Consigne: Pour chacune des affirmations suivantes, indiquez par oui ou par non si elle concorde avec le texte source, puis citez les mots qui tranchent. 1. En 1779, le curé Monin s’est adressé à l’évêque de Mâcon. 2. La source de Saint-Hippolyte se trouve à environ 500 mètres plus bas que les ruines de l’église. 3. Au XVIIIe siècle, la messe était dite le dimanche dans la chapelle.

Légendes, traditions, anecdotes

« La chapelle », « le château » de Saint-Hippolyte ?

Vous entendrez peut-être les habitants de Bonnay dire « la chapelle », des anciens des villages voisins dire « le château » pour désigner Saint-Hippolyte.
Ce sont des ignares, des béotiens, dirons certains… Et bien non, c’est tout le contraire !
Ce sont des appellations qui se sont perpétuées au cours des siècles, l’histoire et l’étymologie leur donnent raison :

  • l’origine du mot « château » se trouve dans le mot latin « castellum », diminutif de « castrum » et le doyenné fortifié est justement désigné sous l’appellation « Castrum Sancti Hippolyti » dans une charte de Cluny de 1319 ;
  • au XVIIe siècle, le toit de la nef s’étant écroulé, l’église de Saint-Hippolyte a été transformée en chapelle en utilisant la partie intacte du chœur et du transept, et en condamnant les arcades de communication entre le transept et la nef. Au XVIIIe, la messe y était dite le lundi.

La source de Saint-Hippolyte

Non loin des ruines de l’église se trouve la « source de Saint-Hippolyte » dite aussi « Fontaine de dévotion du Jactin« . Elle se situe à environ 200 mètres plus bas, dans un lieu-dit nommé « en Jactin », en lisière du « pré à Jacquetin ». D’après la tradition orale, cette source ne se tarirait jamais, même par les pires années de sécheresse …
(Le chemin rural en impasse qui y mène s’appelle ‘Chemin rural de la Forge’, peut-être y avait-il une forge aux environs ?)

une source guérisseuse ?
Une légende, rapportée par les anciens de Bonnay, raconte que que la source porte ce nom parce qu’Hippolyte, alors soldat romain, s’y serait arrêté pour y soigner une blessure. La guérison de ses plaies aurait été étonnement rapide…

Voici ce que l’on peut lire à ce sujet dans l’ouvrage de Denis Grivot  « La Légende dorée d’Autun, Charolles, Louhans et Mâcon » (Lescuyer -Lyon- 1974) :

« A Bonnay, au hameau qui porte son nom, un pèlerinage était très fréquenté; on buvait l’eau de la source voisine ; la nuit de la fête du saint, une goutte de sang apparaissait à la surface de l’eau, car c’est là qu’Hippolyte avait lavé ses blessures ; l’eau guérissait des maux d’yeux et des coliques ; il s’y produisit de tels abus qu’en 1779, le curé Monin adressa une supplique à l’évêque de Mâcon pour lui demander d’intervenir. »

Données affichées:
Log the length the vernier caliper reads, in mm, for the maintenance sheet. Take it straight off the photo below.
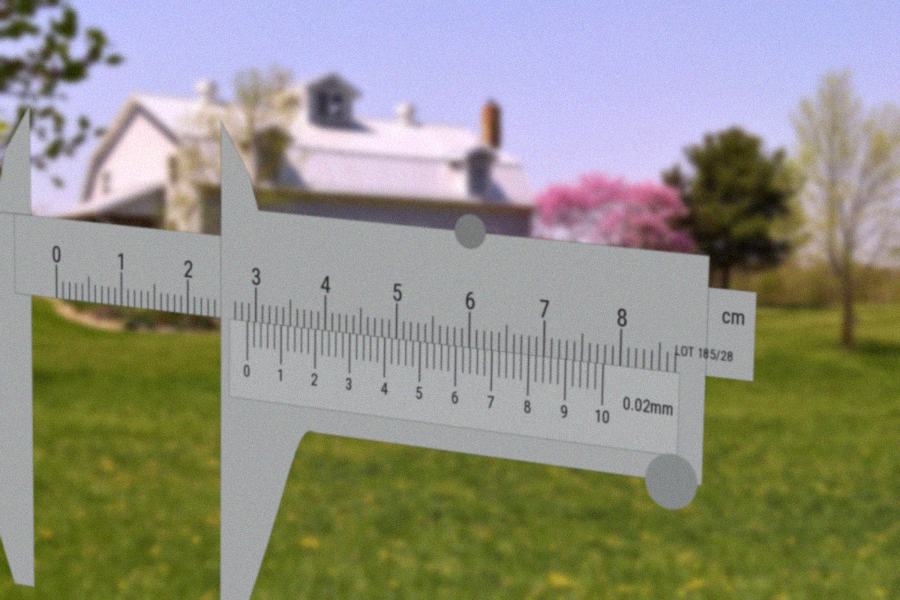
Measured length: 28.8 mm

Réponse attendue:
1. Oui : « en 1779, le curé Monin adressa une supplique à l’évêque de Mâcon »
2. Non : « Elle se situe à environ 200 mètres plus bas »
3. Non : « Au XVIIIe, la messe y était dite le lundi. »